In Kowalski v. Berkeley County Schools, the Fourth Circuit used Tinker’s substantial disruption test to support school officials where one student conducted a targeted cyber-attack on a classmate from an off-campus location. Several students were invited to reply, and many did, but the incident did not produce a substantial disruption of school operations.14 In cases of student-on-student cyber bullying, the results may substantially interfere with a student’s educational opportunities, but this does not satisfy Tinker’s substantial disruption test. Courts should consider Tinker’s second prong, expressions which interfere with the rights of others,15 or the application of the deliberate indifference standard where sexual harassment creates a hostile environment.16

Another misapplication of Tinker’s substantial disruption test lies in the misguided efforts of those who invoke Tinker to protect expressions that are threatening, defamatory, or designed to intentionally inflict emotional distress. The Tinker decision protected political, symbolic, non-disruptive speech, 17 far different from the content of most off-campus student expression cases. Todd Erb captured this distinction well by stating “[i]t would be hard to argue in a judicial proceeding . . . that websites allowing students to vote on who’s the biggest slut in the school”18 deserves the same protection as political speech regarding matters of public concern.
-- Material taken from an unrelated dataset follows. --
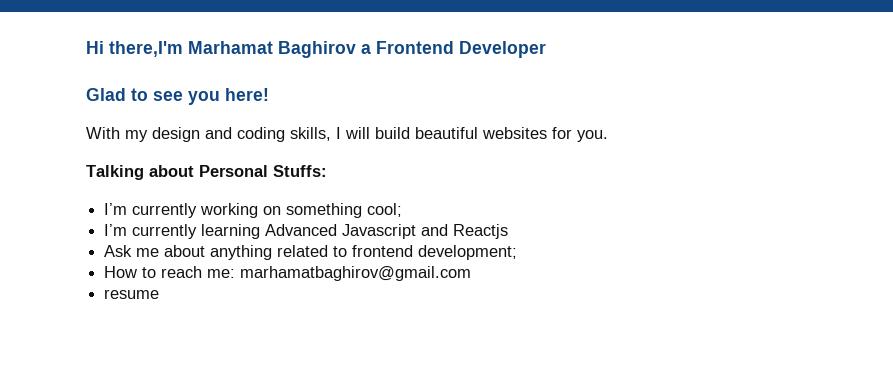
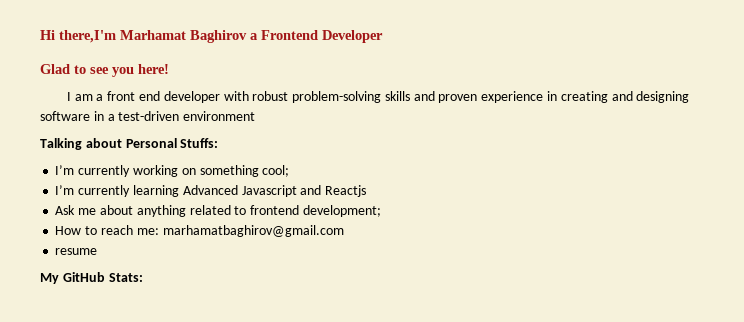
[86,127,608,142] With my design and coding skills, I will build beautiful websites for you. -> [66,91,690,103] [40,111,256,121] I am a front end developer with robust problem-solving skills and proven experience in creating and designing software in a test-driven environment
(160, 294) none -> [40,272,143,284] // My GitHub Stats:

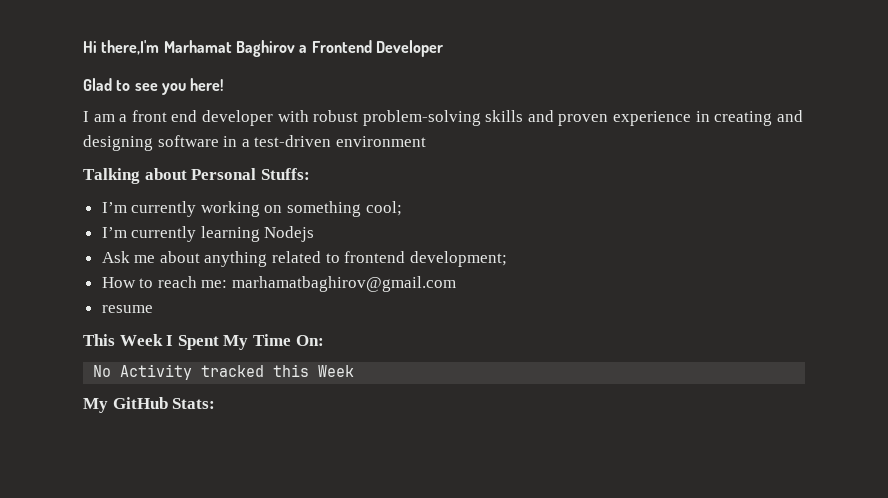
[182,185,367,197] Advanced Javascript and Reactjs -> [264,226,315,242] Nodejs
(98, 251) none -> [83,334,324,350] [93,364,355,380] // This Week I Spent My Time On: // No Activity tracked this Week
Denying certiorari in the cases endangers the emotional wellbeing and safety of children by perpetuating the status quo. This issue is ripe, dozens of lower court cases have been adjudicated and hundreds of legal scholars have proposed solutions. The Supreme Court’s failure to act is inexcusable.











1 Kowalski v. Berkeley Cnty. Schs., 80 U.S.L.W. 3427 (U.S. Jan. 12, 2012) (No. 11-461); J. S. v. Blue Mt. Sch. Dist., 80 U.S.L.W. 3425 (U.S. Jan. 12, 2012) (No. 11-502); Layshock v. Hermitage Sch. Dist, 80 U.S.L.W. 3427 (U.S. Jan. 12, 2012) (No. 11-502).

2 Tinker v. Des Moines Independent Community School District, 393 U.S. 503 (1969) [hereinafter Tinker].

3 Compare J. S. v. Blue Mt. Sch. Dist., 593 F.3d 286 (3rd Cir. 2010) [hereinafter Blue Mt.] (ruled in favor of the school district), vacated and rev’d en banc 650 F.3d 915 (3d Cir. 2011), with Layshock v. Hermitage Sch. Dist., 496 F. Supp. 2d 587 (3d Cir. 2010) (ruled in favor of the student), vacated and aff’d en banc 650 F.3d 205 (3d Cir. 2011).

4 See Joe Dryden, It’s a Matter of Life and Death: Judicial Support for School Authority over Off-Campus Student Cyber Bullying and Harassment, 33 U. LAVERNE L. REV (in press).

5 Id. at 10.

6 See Coy v. Bd. of Educ. of North Canton City Schs., 205 F.2d. 791 (N.D. Ohio, 2002).

7 See Rutgers Student Suicide Renews Debate Over Cyberbullying (Oct. 1, 2010),

8 Layshock, 496 F. Supp. 2d  at 210.

9 Id at 217.

10 Blue Mt., 593 F.3d at 921.

11 Id. at 930.

12 Id. at 929.

13 Id.

14 Kowalski v Berkeley Cnty Schs., 652 F.3d 565 (4th  Cir. 2011).

15 See Martha McCarthy, Student expression that collides with the rights of others: Should the second prong of Tinker stand alone?, 240 WEST’S EDUC. L. REP. 1, (2009).

16 Davis v. Monroe Cnty. Bd. of Educ., 526 U.S. 629 (1999).

17 Tinker, 393 U.S. at 504.

18 Thomas Erb, A case for strengthening school district jurisdiction to punish off-campus incidents of cyber bullying, 40 ARIZ. ST. L. J. 257, 284 (2008).